» YOUR TASK
Please write out every line of the listing without alteration, but omit the images.

» INFORMATION SUPPLIED
+ + + + + + +

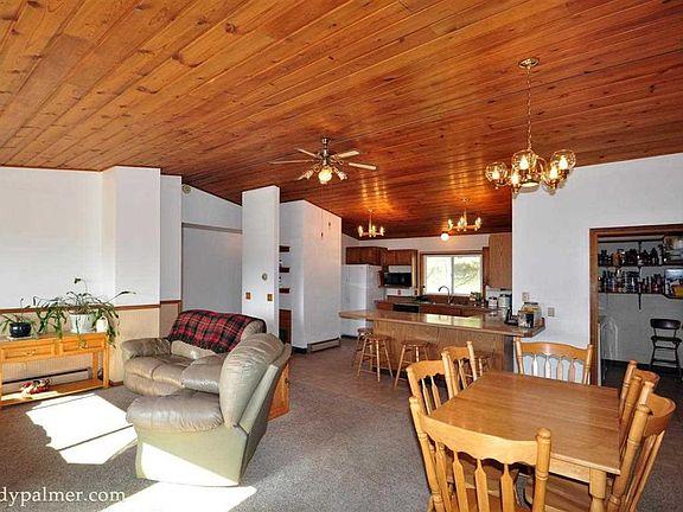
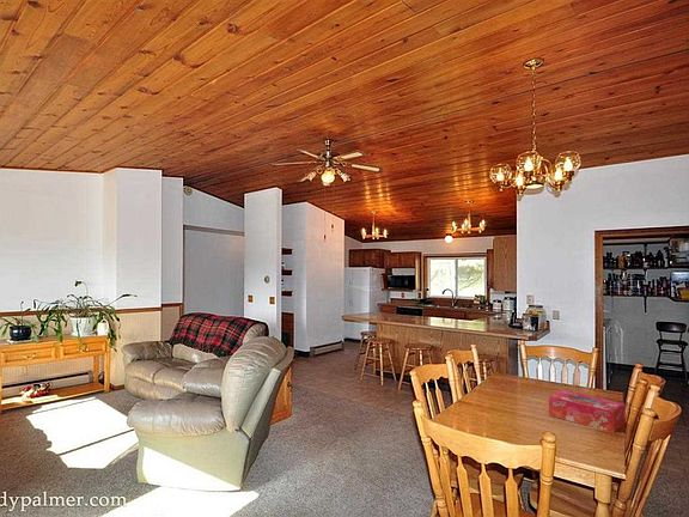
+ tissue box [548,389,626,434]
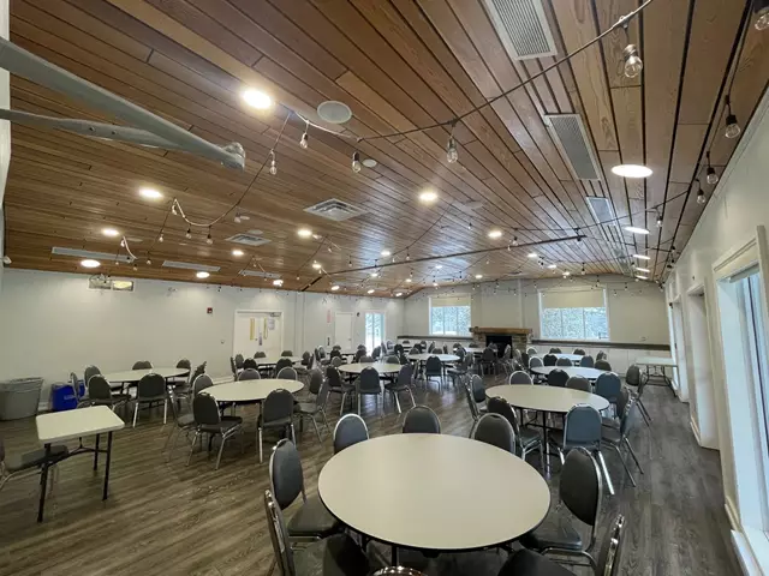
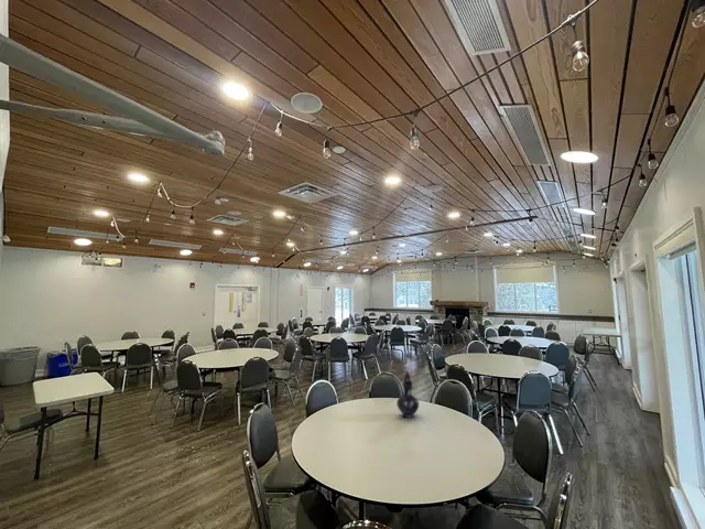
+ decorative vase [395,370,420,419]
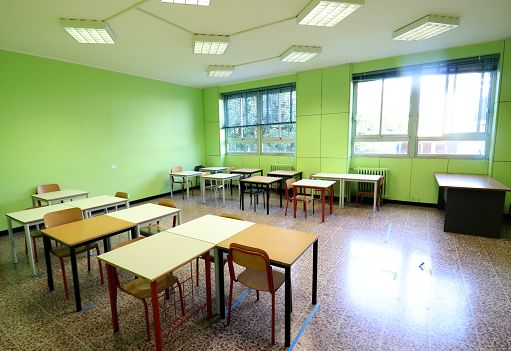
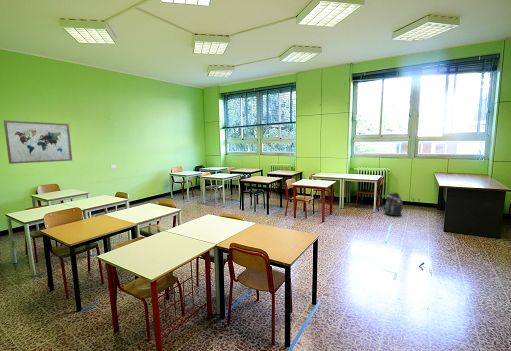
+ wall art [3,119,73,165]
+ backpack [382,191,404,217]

+ + + + + + +

» RESPONSE
+ tissue box [548,389,626,434]
+ decorative vase [395,370,420,419]
+ wall art [3,119,73,165]
+ backpack [382,191,404,217]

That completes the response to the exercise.